Ugh. Mood.
Once again I strike out at the people err well person I love. Yep I'm slowly fucking myself up again. Whoopee. Will I ever learn? Hmm. Will they ever understand? Hmm.
How come I always blog when I'm unhappy. People would think I'm always like this. Well I'm not. I'm usually cool and calm and collected and smiling and bouncy and funny (I'd like to believe so). It's such a big fucking difference to when I'm down and out and crying and in a generally puddle of emotions. I've probably mentioned this before but I hate it. I so hate it.
I hate hurting people but I do anyway. Me with my cynical self. Me and my attitude. I suppose I should be learning from mistakes and striving to be a better person and shit. Joy. When I get hurt it doesn't help either. Sure I should be thanking the heavens for blessing me with with these learning experiences. Yay. There aresome days when ya just don't feel like appreciating it ok.

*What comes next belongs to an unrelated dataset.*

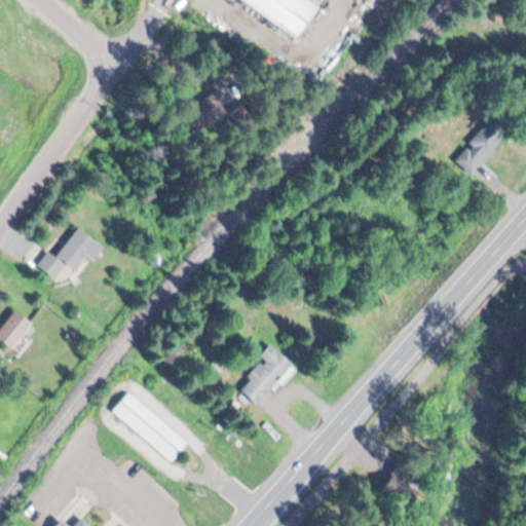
[(320,5),(311,0),(239,0),(297,38),(320,5)]
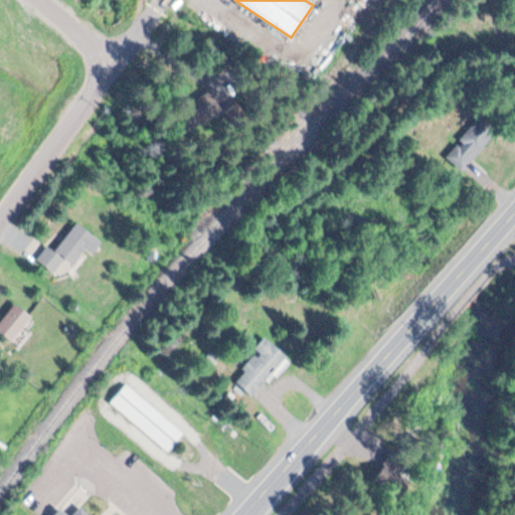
[(444,155),(459,171),(496,136),(481,120),(444,155)]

Frigit.
Happy birthday TK!
So I'm supposed to go to the beach today. No honey, just parents and annoying little brat cousin. Ugh. Help. Send me scopable items or good company. No I do not appreciate my parents' company - I'm a bitch like that. Excuse me for not wanting to be around old people.
Oh yeh and rabbit rabbit - let's hope this month is cooler thanlast. Or something.